For those who believe that governing should be a serious and sober business, each week brings fresh humiliation and opprobrium, cascading into a unified strain: “This cannot be happening.” But it is happening, and while we should not fall into the false complacency of a “new normal” we should at a minimum accept that this is reality. Trump was elected by people who were concerned about the direction in which the country was perceived to be moving, and on the whole, that base still backs him a year into his term, opprobrium be damned.

Every revelation of misconduct brings hope for some on the Left that Trump’s base will disappear. But that base has only been emboldened by the instinctual contempt of the “liberal metropolitan elite”. Said elite’s mewling hatred, laced with notes of genuine panic, is taken as a sign that Trump is doing well. Liberal hand-wringing has become a proxy for success in his stated mission to forcibly re-chisel Washington into something which better resembles the sentiments of middle America.

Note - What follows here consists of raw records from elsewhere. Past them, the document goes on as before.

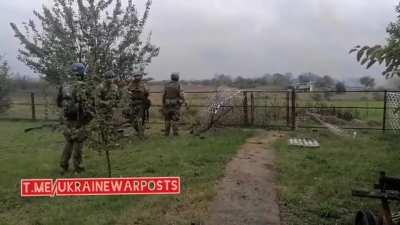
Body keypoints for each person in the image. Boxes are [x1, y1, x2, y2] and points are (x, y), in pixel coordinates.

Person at [57, 63, 93, 174]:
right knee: (78, 143)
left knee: (69, 142)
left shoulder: (64, 85)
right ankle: (78, 168)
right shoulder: (84, 86)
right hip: (80, 119)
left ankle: (63, 166)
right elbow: (90, 104)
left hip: (67, 119)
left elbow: (58, 102)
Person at [95, 70, 121, 144]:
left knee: (111, 124)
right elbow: (97, 101)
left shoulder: (115, 87)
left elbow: (117, 98)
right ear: (105, 78)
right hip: (102, 110)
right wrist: (106, 103)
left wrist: (117, 104)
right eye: (109, 77)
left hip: (111, 110)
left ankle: (110, 140)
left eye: (112, 77)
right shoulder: (100, 87)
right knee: (103, 125)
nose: (111, 79)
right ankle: (104, 141)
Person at [125, 68, 149, 138]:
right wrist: (130, 93)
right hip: (133, 103)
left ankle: (140, 133)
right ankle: (138, 132)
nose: (137, 77)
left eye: (138, 75)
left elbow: (147, 92)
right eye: (136, 76)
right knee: (132, 118)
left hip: (140, 103)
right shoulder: (131, 83)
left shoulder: (143, 84)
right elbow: (127, 90)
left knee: (140, 118)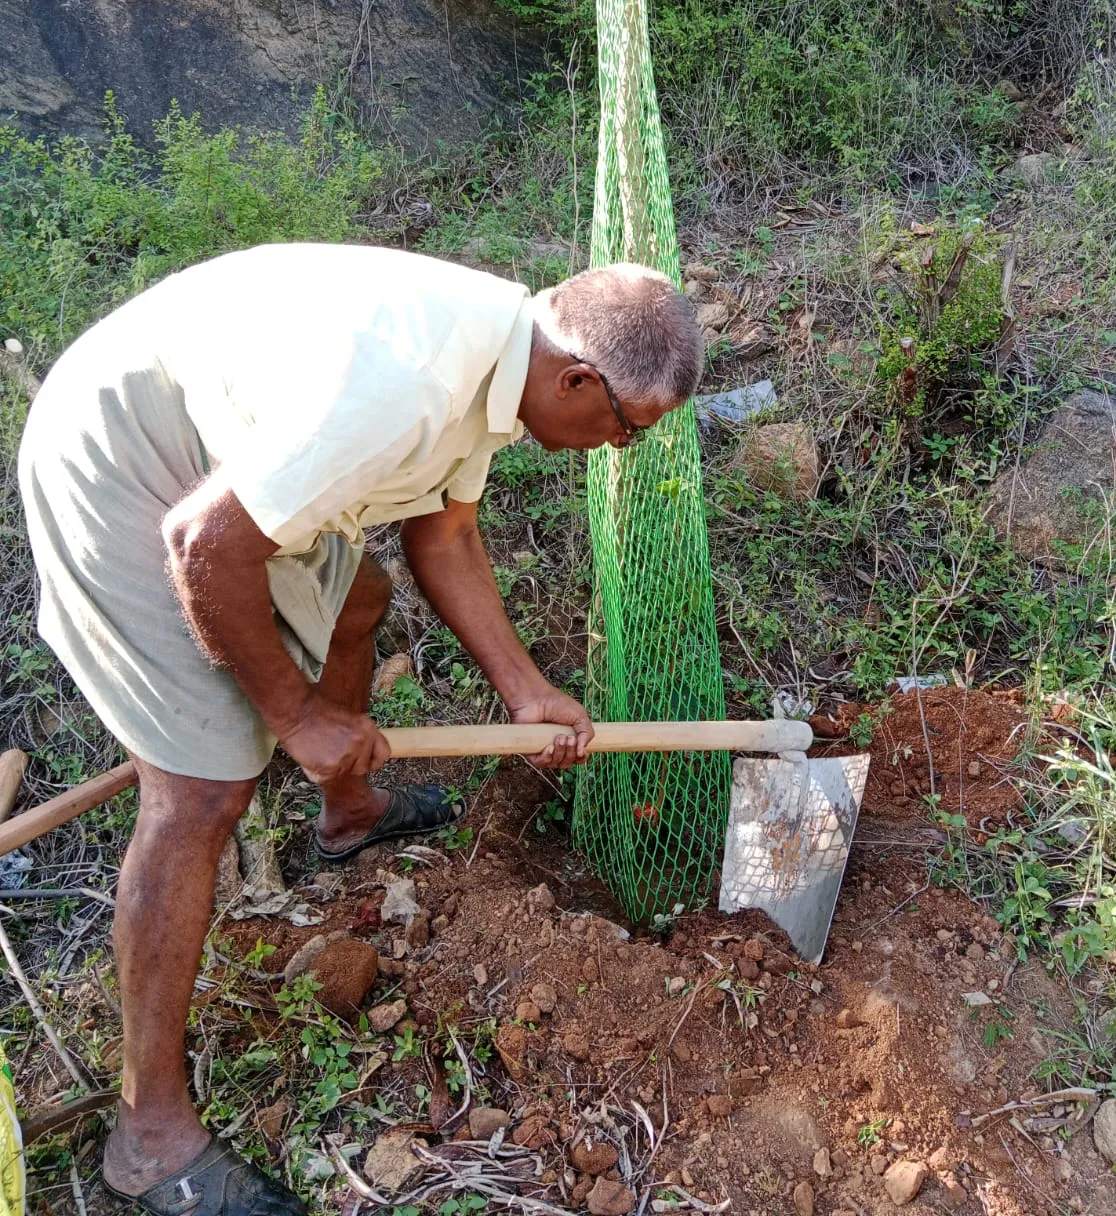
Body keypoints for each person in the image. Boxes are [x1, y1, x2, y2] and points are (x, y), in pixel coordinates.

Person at [17, 242, 703, 1216]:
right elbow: (203, 541)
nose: (618, 447)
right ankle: (148, 1135)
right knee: (199, 793)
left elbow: (446, 531)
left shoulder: (502, 355)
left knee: (359, 592)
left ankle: (349, 813)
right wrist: (295, 715)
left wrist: (526, 690)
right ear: (579, 378)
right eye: (626, 427)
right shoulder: (407, 380)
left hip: (215, 468)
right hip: (124, 472)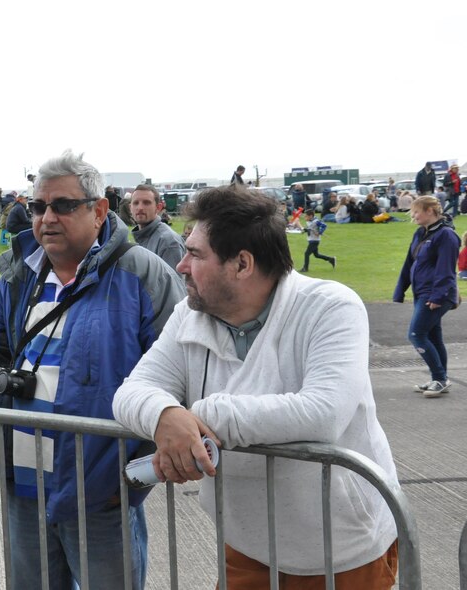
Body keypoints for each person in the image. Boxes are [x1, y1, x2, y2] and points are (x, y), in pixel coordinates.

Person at [0, 150, 185, 590]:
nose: (46, 218)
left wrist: (135, 477)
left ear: (99, 211)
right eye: (38, 207)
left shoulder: (143, 274)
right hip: (24, 488)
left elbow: (178, 375)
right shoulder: (19, 275)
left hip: (101, 493)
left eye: (62, 205)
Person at [112, 185, 400, 589]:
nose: (180, 266)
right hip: (247, 545)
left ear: (242, 264)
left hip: (341, 550)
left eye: (195, 254)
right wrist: (165, 416)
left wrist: (200, 418)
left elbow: (323, 412)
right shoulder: (190, 314)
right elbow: (131, 391)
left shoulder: (331, 306)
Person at [393, 196, 460, 397]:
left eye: (416, 211)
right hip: (422, 292)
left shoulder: (446, 236)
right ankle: (439, 379)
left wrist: (438, 296)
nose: (413, 215)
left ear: (430, 211)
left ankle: (439, 378)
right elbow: (409, 264)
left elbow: (446, 270)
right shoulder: (420, 233)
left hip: (437, 294)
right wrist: (400, 290)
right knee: (432, 336)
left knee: (416, 334)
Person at [130, 183, 186, 269]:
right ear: (130, 208)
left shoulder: (169, 242)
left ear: (158, 207)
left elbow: (174, 281)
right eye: (136, 203)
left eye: (146, 203)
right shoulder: (140, 237)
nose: (140, 207)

Insofar as he was asked to provide an Oval Office-sized megaphone for their grievances, Trump has done well by his base. But permanent revolution remains out of reach. The legislative process is not amenable to Trumpism. Nor is the federal bureaucracy, which has decided to sit quietly for four years and plan how to undo the damage later. While Trump has managed to get Neil Gorsuch onto the Supreme Court and passed long-awaited tax reform, there has been little progress on the most promising aspect of his brand of populism: rewriting the rules of the game so that everyone in America has a fair shot at success.

Whenever he does leave office, be it in three or seven years, I doubt that he will have accomplished everything promised in his inaugural address. On that day, after years of neglect, Trump looked out onto his rain-soaked, questionably-sized crowdand declared that “everyone is listening to you now.” Those feelings of hard-won recognition are likely to dissipate pretty quickly once his base realises that their best shot at radical change has rode off into the sunset of a millionaire’s retirement.

And then what? We cannot expect those who found faith in Trump’s message to go back into the shadows, nor should we want them to. They are fellow Americans, with as much right to be heard and respected as the rest of us. It is a national tragedy that so many people have felt isolated from their government – supposedly by and for the people – for this long.

But the mainstream parties do not seem to be a good conduit for their discontent. The Democratic and Republican parties re-baptised themselves several decades ago as the solemn defenders of a set of values and ideals. Trump, in contrast, has sworn fealty to people. That is why his contradictions, lies, otherwise ruinous personal history and paltry legislative accomplishments matter so little: he is still, at the heart of it, outwardly loyal to, and respectful of, his base.

It is also why his fit within the GOP has been so uncomfortable for the rest of us; he does not share our ideal of a government limited to protect our sacrosanct freedoms, each the inheritance of our immigrant forebears who fled from political and religious and economic persecution elsewhere.

To the extent that Trump has his own philosophy, it sits uneasily inside the Republican Party; nor, I believe, could it ever thrive in the modern Democratic Party. Should it survive the cynicism which this administration is likely to produce in its adherents, this strain of political thought may well jump the bounds of our political system to form a viable third party.

One year on from Trump’s inauguration, I remain deeply committed to the idea that my humpty-dumpty country can be put back together again. The president may himself become part of that solution; for now, he is simply proof that there is a serious problem. His first real accomplishment was alerting the rest of us to the existence of these unhappy compatriots.

Over the next three years, I hope that he finds a way of creating the more equitable society which he has described, and that the rest of us find a way of listening to those who believe that only one man can hear them.